Author Natasha Diaz Wants Us to Know Black Jewish Stories Matter

When Natasha Díaz discovered her debut novel was excluded from a Black Jewish book list, she went to Twitter to air her frustrations that led to a conversation on multiracial Jewish literature.

Natasha’s young adult novel Color Me In features a sixteen-year-old protagonist who moves in with Black mother’s family after her parents divorce, but her White Jewish father wants to throw her a belated bat mitzvah. The change in surroundings and circumstances heightens the racial and religious intolerance, according to the publisher Penguin Random House imprint Ember, but the teenager who’s usually quiet tries to find her voice amid the noise. On her author website, she says the book is “inspired by my experiences as a white passing, multiracial woman.”

In June, Natasha tweeted she had submitted the book that was first published in 2019 to the Association of Jewish Libraries for inclusion in its list of Black Jewish literature in light of the George Floyd protests. She said the association refused to add her book to the list.

The Association of Jewish Libraries created a list that includes the YA best-seller Little & Lion by Brandy Colbert, which comes from Little, Brown & Co. Books for Young Readers about a Black girl who’s trying to deal with her White Jewish stepbrother’s mental illness.
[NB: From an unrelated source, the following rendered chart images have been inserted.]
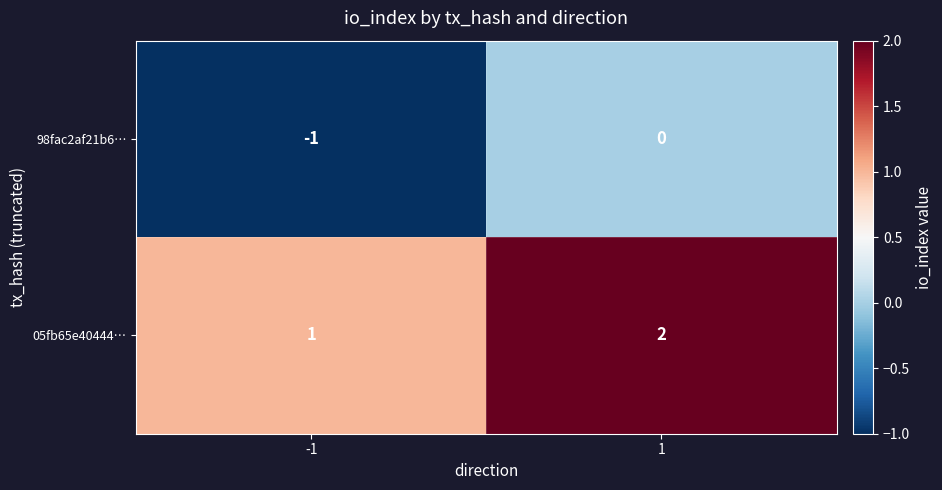

Is it true that 05fb65e40444… equals 3 at 1?

False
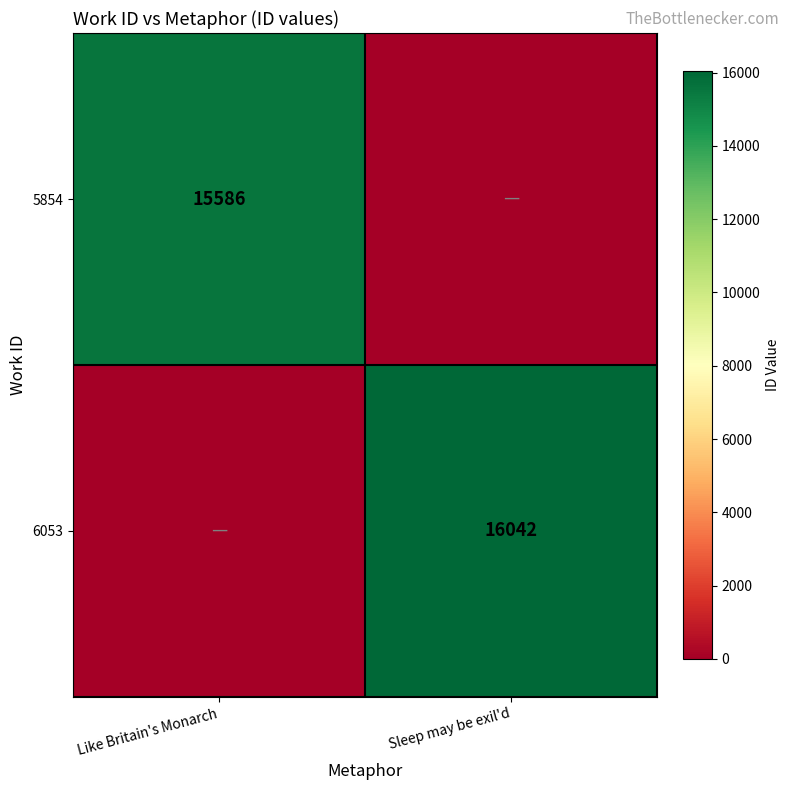

The value of 6053 at Sleep may be exil'd is 16042. True or false?

True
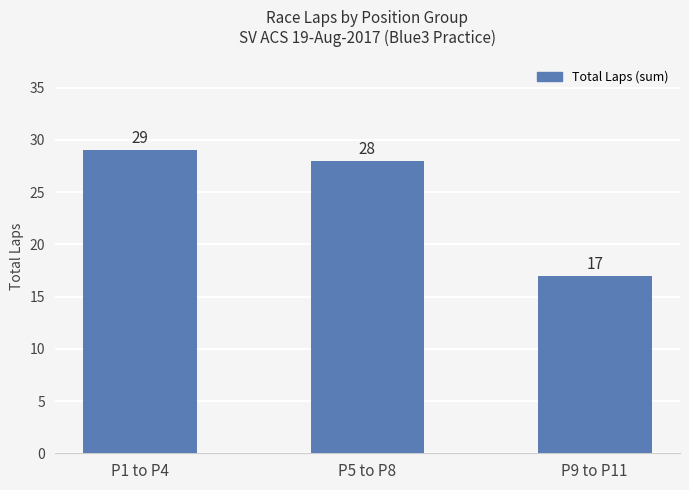

Rank the categories by value from lowest to highest.

P9 to P11, P5 to P8, P1 to P4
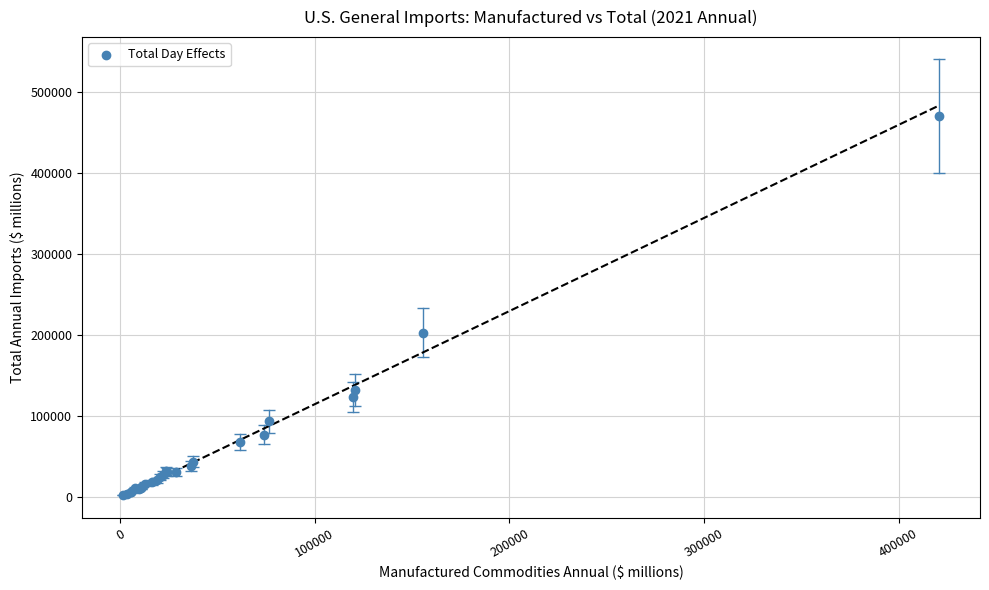

What Y value in the scatter plot is closest to 236651?

203137.5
The list is the seventh installment in the association’s Love Your Neighbor series, an initiative to promote works by Jewish authors in the aftermath of the 2018 Tree of Life Synagogue mass shooting in Pittsburgh.

By mid-June, Natasha started a campaign asking for followers to amplify Black Jewish writers whether they were published or unpublished. Within two months, she penned the article “What It’s Like to Be a Black Jewish Writer” in Alma, a digital media outlet focused on pop culture content about Jewish women.

I never read a character who was grappling with where to fit, how to own her whole self, and also how to take accountability for white presenting privilege, in a book. Yes, it’s a lot, but it’s my life, and while I was so incredibly proud to learn my book was “a first,” I couldn’t help but also feel infinitely sad that my Black Jewish experience, which is so impacted by my proximity to whiteness, is the only one to travel through the traditional publishing channels and represent young Black Jews in children’s literature.

In the article, she has a roundtable discussion that includes Marra Gad, the author of the award-winning memoir The Color of Love: A Story of a Mixed-Race Jewish Girl from Agate Publishing, and Rachel Harrison-Gordon, the filmmaker behind Broken Bird about a Black Jewish girl preparing for her bat mitzvah. Also in August, Natasha was interviewed by the Jewish Book Council and discussed her book’s impact.

Perhaps one of the most visible Black Jewish authors is Rebecca Walker, the daughter of writing legend Alice Walker, who wrote about her multiethnic upbringing in her first memoir, Black White and Jewish: Autobiography of a Shifting Self, published by Penguin Random House in 2002. Rebecca is the author and editor of seven books, including a debut novel called Adé: A Love Story, originally published by Houghton Mifflin Harcourt Publishing Co. and Amazon Publishing Co. in 2013. A year later, pop icon Madonna was set to direct a film based on the book.

Meanwhile, Natasha continues to discover and elevate multiracial and Black Jewish writers on social media who still battle deep-rooted hatred from within the White Jewish community and antisemitism outside the community.